The recent revelations that Cambridge Analytica used the Facebook data of 50 million Americans, taken without their permission, to help them micro-target voters during the 2016 presidential election, has set off a firestorm, Luke Barnes writes for ThinkProgress. But the roots of the problem extend far deeper than one country and one election. Cambridge Analytica honed its techniques in a host of countries – like Kenya – with political institutions that are younger, more fragile, and far more vulnerable to interference.
“The problem that you have in Kenya, as in a lot of these countries, is that there are these very deep underlying socio-economic tensions and ethnic divisions,” says Patrick Merloe, (right), director of electoral programs at the National Democratic Institute [a core institute of the National Endowment for Democracy].
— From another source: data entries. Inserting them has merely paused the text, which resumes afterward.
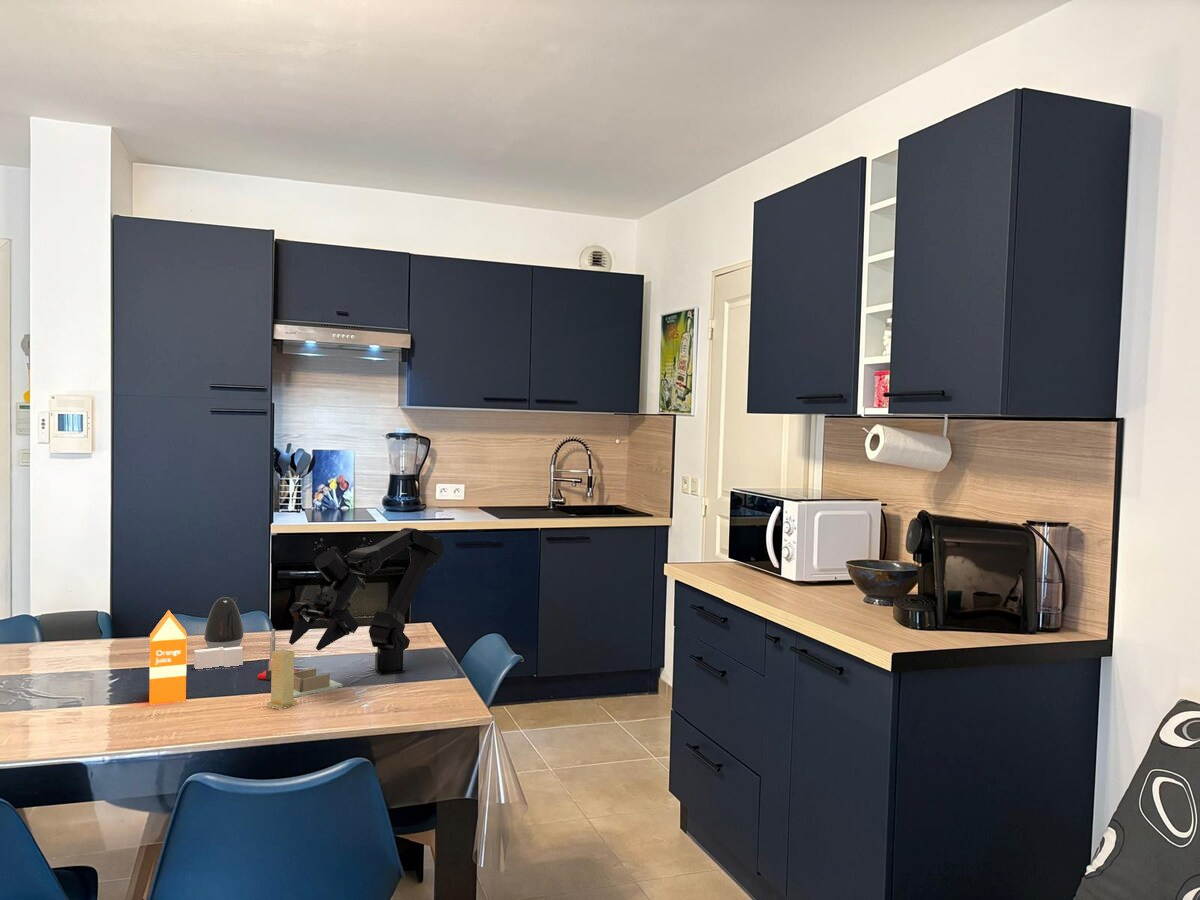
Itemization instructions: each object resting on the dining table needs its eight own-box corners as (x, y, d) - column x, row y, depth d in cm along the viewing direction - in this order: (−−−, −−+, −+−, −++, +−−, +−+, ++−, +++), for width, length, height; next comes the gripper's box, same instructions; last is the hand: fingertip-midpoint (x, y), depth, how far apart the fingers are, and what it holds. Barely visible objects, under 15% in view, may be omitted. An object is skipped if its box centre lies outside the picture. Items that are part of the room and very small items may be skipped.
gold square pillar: (285, 701, 202) (286, 648, 201) (296, 704, 200) (297, 650, 199) (267, 706, 197) (268, 652, 197) (279, 710, 195) (280, 655, 195)
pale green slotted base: (323, 679, 220) (324, 665, 220) (342, 686, 214) (342, 672, 214) (275, 689, 210) (275, 674, 210) (293, 697, 204) (293, 682, 204)
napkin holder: (181, 674, 223) (181, 652, 223) (205, 662, 234) (205, 641, 234) (235, 677, 221) (236, 655, 221) (258, 665, 233) (258, 644, 232)
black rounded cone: (251, 647, 249) (252, 595, 249) (227, 656, 239) (228, 601, 238) (220, 644, 251) (221, 592, 251) (196, 653, 241) (196, 599, 241)
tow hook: (273, 671, 227) (253, 679, 218) (275, 622, 227) (256, 628, 218) (302, 674, 226) (284, 682, 217) (305, 624, 226) (287, 630, 217)
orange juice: (148, 705, 197) (149, 618, 196) (148, 694, 204) (150, 610, 204) (186, 700, 200) (187, 615, 200) (185, 690, 208) (186, 608, 208)
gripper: (296, 569, 212) (257, 621, 203) (350, 577, 203) (312, 632, 194) (320, 596, 219) (284, 648, 210) (374, 605, 210) (338, 660, 201)
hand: (303, 646), depth 203 cm, fingers open, 9 cm apart
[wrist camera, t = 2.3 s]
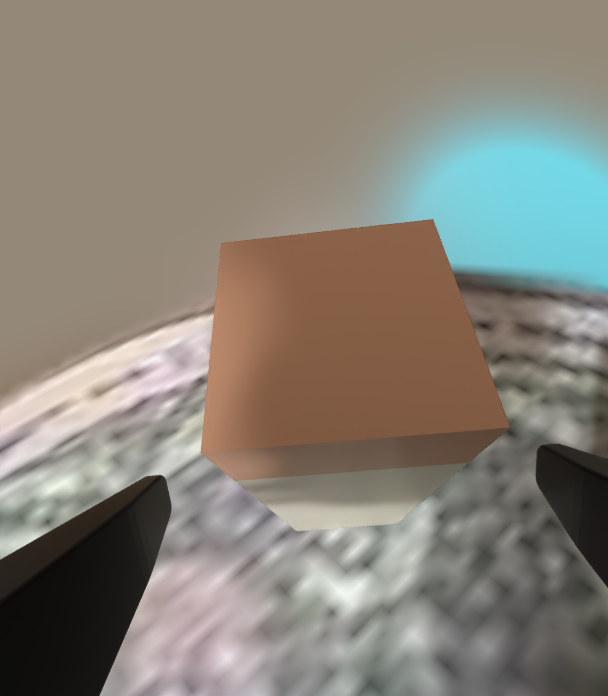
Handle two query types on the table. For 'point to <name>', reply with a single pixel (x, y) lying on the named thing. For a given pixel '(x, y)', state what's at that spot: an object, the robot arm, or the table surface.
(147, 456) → the table surface
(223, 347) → the plug
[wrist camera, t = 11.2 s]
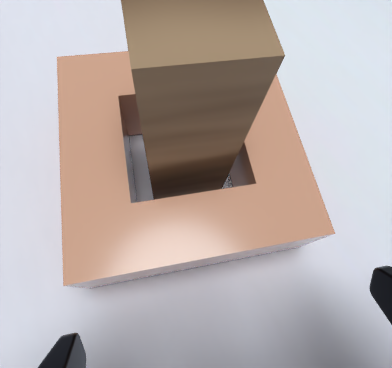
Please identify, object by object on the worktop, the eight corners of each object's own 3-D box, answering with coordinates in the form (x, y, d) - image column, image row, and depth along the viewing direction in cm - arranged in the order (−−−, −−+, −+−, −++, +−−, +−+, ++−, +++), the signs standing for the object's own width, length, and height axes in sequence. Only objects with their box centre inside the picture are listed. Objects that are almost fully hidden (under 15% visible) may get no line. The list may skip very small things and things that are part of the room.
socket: (298, 247, 17) (335, 233, 13) (89, 288, 15) (63, 285, 11) (247, 85, 21) (263, 40, 17) (79, 103, 19) (57, 56, 15)
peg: (218, 194, 18) (285, 55, 7) (154, 204, 17) (131, 69, 7) (205, 138, 19) (246, -43, 9) (146, 146, 18) (115, -39, 8)
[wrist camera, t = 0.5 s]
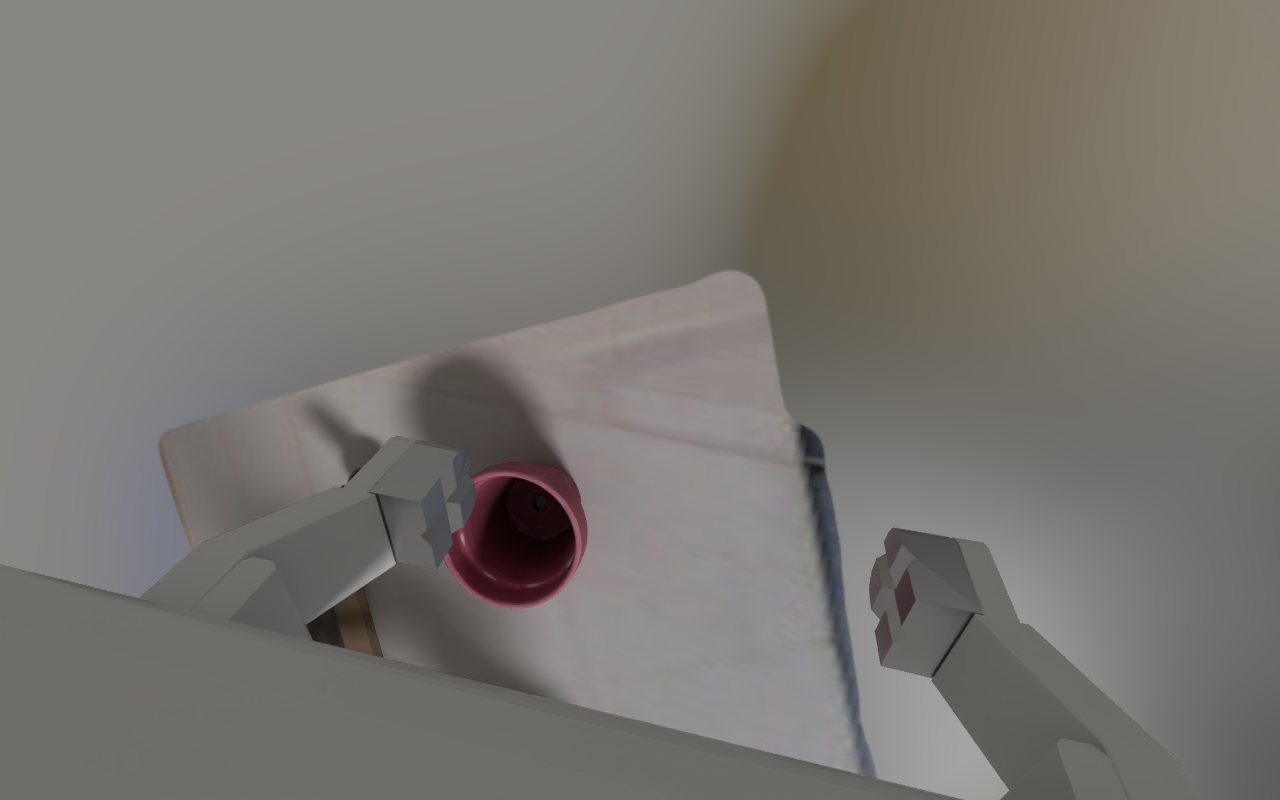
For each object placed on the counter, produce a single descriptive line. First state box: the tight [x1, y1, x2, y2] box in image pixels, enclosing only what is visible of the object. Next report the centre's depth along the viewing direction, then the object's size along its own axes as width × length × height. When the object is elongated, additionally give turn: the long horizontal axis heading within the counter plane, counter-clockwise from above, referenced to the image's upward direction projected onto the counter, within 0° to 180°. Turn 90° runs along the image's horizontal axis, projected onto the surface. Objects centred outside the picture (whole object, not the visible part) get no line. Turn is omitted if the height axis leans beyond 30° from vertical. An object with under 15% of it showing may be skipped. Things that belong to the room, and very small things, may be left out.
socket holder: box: [306, 587, 383, 658], centre depth 69 cm, size 18×18×6 cm
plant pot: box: [444, 462, 587, 609], centre depth 60 cm, size 14×14×13 cm
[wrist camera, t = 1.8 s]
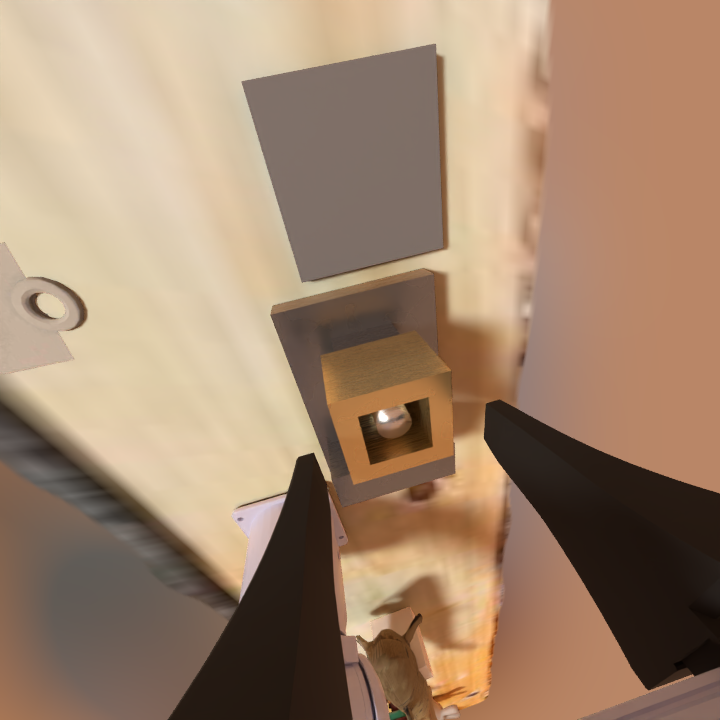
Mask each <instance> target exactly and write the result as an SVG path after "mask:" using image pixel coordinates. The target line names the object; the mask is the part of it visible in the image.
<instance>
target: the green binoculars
mask: <svg viewBox="0 0 720 720" xmlns="http://www.w3.org/2000/svg"><path fill="white" fill-rule="evenodd" d="M388 703H389V708H391V710H392V712H390V713H389V717H390V720H407V717H406V714H405V713H404V712H402V711H401V710H400V709H398V708H397V707H395V706H394V705H393V704H392V703H391V702H390V701H389V700H388Z"/></svg>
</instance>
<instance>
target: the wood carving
mask: <svg viewBox="0 0 720 720" xmlns="http://www.w3.org/2000/svg"><path fill="white" fill-rule="evenodd" d="M370 622H371V628H372V634H373V640H374V641H372V642H367V641H365V640H364V639H363V638H362V637H361V636H360V635H359V636H358V635H357V636H356V637H357V640H358V641H357V640H356V641H357V642H358V643H359V644H360V645H361V646H362V647H363V649H364V650H365V651H366V654H367V658H368V660H369V661H370V663H371V665H372V666H373V668H374V670H375V672H376V673H377V675H378V677H379V680H380V682H381V685H382V688H383V691H384V694H385V697H386V699H387V700H389V701H390V702H391V703H392V704H393V705H394V706H395V707H397V708H398V709H400V710H401V711H402V712H404V713H405V714H406V717H407V720H437V717H436V715H435V710H434V706H433V699H432V691H431V688H430V686H427V681H426V679H429V678H431V677H433V673H432V670H431V666H430V663H429V659H428V656H427V652H426V649H425V645H424V642H423V638H422V635H421V631H420V628H419V624H420V623H421V622H422V615H421V614H418V615H417V616H415V615H414V613H413V611H412V609H411V607H410V606H409V607H407V608H404V609H401V610H399V611H396V612H393V613H391V614H388V615H385V616H383V617H380V618H377V619H375V620H372V621H370Z"/></svg>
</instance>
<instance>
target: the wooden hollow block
mask: <svg viewBox="0 0 720 720" xmlns="http://www.w3.org/2000/svg"><path fill="white" fill-rule="evenodd" d="M320 357H321V364H322V371H323V378H324V385H325V392H326V399H327V405H328V408H329V411H330V415H331V418H332V421H333V424H334V427H335V430H336V433H337V436H338V439H339V442H340V445H341V448H342V451H343V454H344V457H345V460H346V463H347V466H348V469H349V472H350V475H351V478H352V481H353V484H354V485H355V484H359V483H362V482H365V481H369V480H372V479H375V478H379V477H382V476H385V475H389V474H392V473H396V472H399V471H402V470H406V469H409V468H412V467H416V466H419V465H422V464H426V463H429V462H433V461H436V460H439V459H443V458H446V457H449V456H453V455H454V447H453V411H452V374H451V369H450V368H449V367H448V366H447V365H446V364H445V363H444V362H443V361H442V359H441V358H440V357H439V356H438V355H437V354H436V353H435V352H434V351H433V350H432V348H431V347H430V346H429V345H428V344H427V343H426V342H425V341H424V340H423V339H422V337H421V336H420V335H419V334H418V333H417V332H416V331H411V332H407V333H403V334H399V335H396V336H392V337H388V338H384V339H380V340H377V341H373V342H369V343H365V344H362V345H358V346H354V347H350V348H346V349H343V350H339V351H335V352H331V353H327V354H324V355H320ZM402 404H404V405H405V407H406V409H407V411H408V413H409V415H410V417H411V419H412V424H411V427H410V429H409V430H408V431H407V432H406V433H405V434H403V435H402V436H400V437H397V438H385V437H382V436H381V435H380V434H379V433H378V430H377V427H376V425H375V422H374V419H373V416H372V413H373V412H377V411H380V410H384V409H387V408H391V407H394V406H398V405H402Z"/></svg>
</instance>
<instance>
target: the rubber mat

The fight against disinformation is part of a global battle to sway minds and gives dictators to restrict freedom of expression, notes Andrés Ortega, senior research fellow at the Elcano Royal Institute, a major Spanish foreign affairs think tank:
One need not go as far as China to confirm this. As Yarik Turianskyi of the South African Institute of International Affairs points out, at least 10 African countries – Burundi, Cameroon, Chad, the Democratic Republic of Congo, Ethiopia, Gabon, Gambia, Mali, Uganda and Zimbabwe – closed social media websites and/or messaging applications during or after elections in the wake of protests in 2016.
The Malaysian government’s proposed legislation to curb disinformation would define as fake news “any news, information, data and reports which are wholly or partly false, whether in the form of features, visuals or audio recordings or in any other form capable of suggesting words or ideas,” the Washington Post adds:
It would cover those who create, offer, circulate, print or publish fake news or publications containing fake news, and impose a 10-year jail term, a fine of up to $128,000, or both, at the whim of the government. The law would apply to those overseas as well as inside Malaysia. A fact sheet outlining hypothetical examples includes anyone who knowingly offers false information to a blogger, as well as cases that seem to encompass acts of slander or false advertising.
But, the Post notes, the proposal looks more like a tool of arbitrary government control and intimidation. Singapore is holding hearings on a similar scheme. Other closed systems, such as China, long ago perfected the art. It is called censorship,” the Post concludes.
Generative adversarial networks
Fake news is bad enough already, but something much nastier is just around the corner, argues Jesse Lempel, an editor of the Harvard Law Review:
As Evelyn Douek explained, the “next frontier” of fake news will feature machine-learning software that can cheaply produce convincing audio or video of almost anyone saying or doing just about anything. These may be “digital avatars” built from generative adversarial networks (GANs), or they may rely on simpler face-swapping technology to create “deep fakes.” The effect is the same: fake videos that look frighteningly real.
Victims of deep fakes may successfully bring “right of publicity” claims against online platforms, thereby forcing the platforms to systematically police such content, but such a response is no panacea, he writes for Lawfare.